The
baby blue wallpaper stamped with daisies provides a rare glimpse into
the back room of a dry cleaning business. The pinks of the assigned
ticket to each garment echoed in a pink bow that encloses a bag of
pillows, a pink dress, a spool of yarn. The faded legal-pad yellow of
the receipt stapled to the top of the plastic—which is painted with so
much constraint I can almost feel the slide of the material against my
body as I walk down the street. I never feel as important as I do
carrying a bag full of freshly laundered dry cleaning.
It’s the colour scheme, more than anything, that unites the paintings in five dresses.
The consistent palette makes it feel as if each painting was shot on
the same reel of film, on the same day, at the same time. The equally
spaced out frames in the gallery space lends itself to this sensation.
In reality, the premise of the project is a prolonged multi-day
performance that involves taking the same five dresses to various dry
cleaners in the city and photographing them upon return. A zoomed-in and
an intentional snapshot of a phenomenon usually delegated to a chore.
The use of gouache as a medium erases any evidence of touch from the
brushstrokes, creating flat and cohesive compositions, not unlike the
goal of the dry cleaners: to erase touch that had come before.
The
confines of tracking the same dresses as they move through different,
rather mundane, and looked over spaces, tracks with the theory of the
flâneur. But instead of a person wandering the city wistfully, rejecting
a consumer-based society by not participating in commerce, it’s the
dresses that roam.
I
think of the films of Chantal Akerman, who was heavily influenced by
the flâneur in her films. There are entire films by Akerman that take
place in one building, (La Chambre, Hotel Monterey, for example)

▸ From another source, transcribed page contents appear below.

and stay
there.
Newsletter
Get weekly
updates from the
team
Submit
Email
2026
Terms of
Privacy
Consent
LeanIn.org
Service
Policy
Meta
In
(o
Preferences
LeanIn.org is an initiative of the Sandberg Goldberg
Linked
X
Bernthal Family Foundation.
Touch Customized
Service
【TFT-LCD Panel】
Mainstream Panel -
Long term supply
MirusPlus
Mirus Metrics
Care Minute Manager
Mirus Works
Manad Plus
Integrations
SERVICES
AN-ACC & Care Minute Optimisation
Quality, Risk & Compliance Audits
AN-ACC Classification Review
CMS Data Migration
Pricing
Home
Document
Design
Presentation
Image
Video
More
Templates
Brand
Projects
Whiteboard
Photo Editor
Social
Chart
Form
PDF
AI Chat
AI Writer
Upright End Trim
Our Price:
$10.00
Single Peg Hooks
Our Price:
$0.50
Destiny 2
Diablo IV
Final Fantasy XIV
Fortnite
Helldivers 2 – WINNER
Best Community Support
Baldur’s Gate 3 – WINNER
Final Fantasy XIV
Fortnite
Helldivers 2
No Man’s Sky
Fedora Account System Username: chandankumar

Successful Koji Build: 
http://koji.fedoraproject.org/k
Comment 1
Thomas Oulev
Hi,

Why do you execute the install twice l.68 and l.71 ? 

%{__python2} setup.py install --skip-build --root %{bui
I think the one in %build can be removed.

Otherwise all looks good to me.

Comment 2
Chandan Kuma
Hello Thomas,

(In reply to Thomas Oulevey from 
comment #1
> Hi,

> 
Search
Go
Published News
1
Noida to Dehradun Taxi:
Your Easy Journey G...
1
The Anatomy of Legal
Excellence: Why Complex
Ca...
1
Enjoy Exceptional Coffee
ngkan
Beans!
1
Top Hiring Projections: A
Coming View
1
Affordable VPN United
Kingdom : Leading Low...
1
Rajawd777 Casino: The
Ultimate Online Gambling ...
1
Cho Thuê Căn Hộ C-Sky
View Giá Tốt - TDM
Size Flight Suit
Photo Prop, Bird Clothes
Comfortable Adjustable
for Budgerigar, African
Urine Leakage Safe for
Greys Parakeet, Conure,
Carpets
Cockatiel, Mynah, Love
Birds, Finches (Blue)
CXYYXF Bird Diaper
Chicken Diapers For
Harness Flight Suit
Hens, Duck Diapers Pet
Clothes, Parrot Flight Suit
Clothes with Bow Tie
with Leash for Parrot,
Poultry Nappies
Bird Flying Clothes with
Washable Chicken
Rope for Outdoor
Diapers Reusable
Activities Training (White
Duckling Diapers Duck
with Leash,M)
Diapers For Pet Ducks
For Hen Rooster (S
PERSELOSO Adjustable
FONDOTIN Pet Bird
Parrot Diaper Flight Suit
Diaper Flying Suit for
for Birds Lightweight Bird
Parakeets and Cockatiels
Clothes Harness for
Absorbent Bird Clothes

where she lets the camera linger, shifting the known into the unknown,
the under-looked to overlooked. Just as Akerman can make me see a hotel
in a new light, a motion-picture version of a Hopper painting, Murphy
makes me look at the shoebox confines of a dry cleaner in a new way. Why
do I, like Murphy’s project, only have five dresses that are worthy of
the care of dry cleaners? The bulk of my closet is made up of material
that blends together and is overlooked, lasting a season or two before
being passed on.
The dresses, and care Murphy shows to them, coincide with Jane Bennet’s theory of thing-power, which Bennet defines as “the moment of the vitality of things.” In other words, how humans relate to inanimate objects, animating them through attention. Bennet proposes that the sheer number of products, and our desire for them, increases how much we throw out, which in turn decreases the importance that we place on individual things. Bennet, and Murphy, offer an alternative where we place a human-like dignity onto things, giving them agency and reorienting notions of importance towards materiality. The attention Murphy gives the fabric, plastic wrappings, and setting, anthropomorphizes the dresses, making them feel full of life—flâneurs without bodies.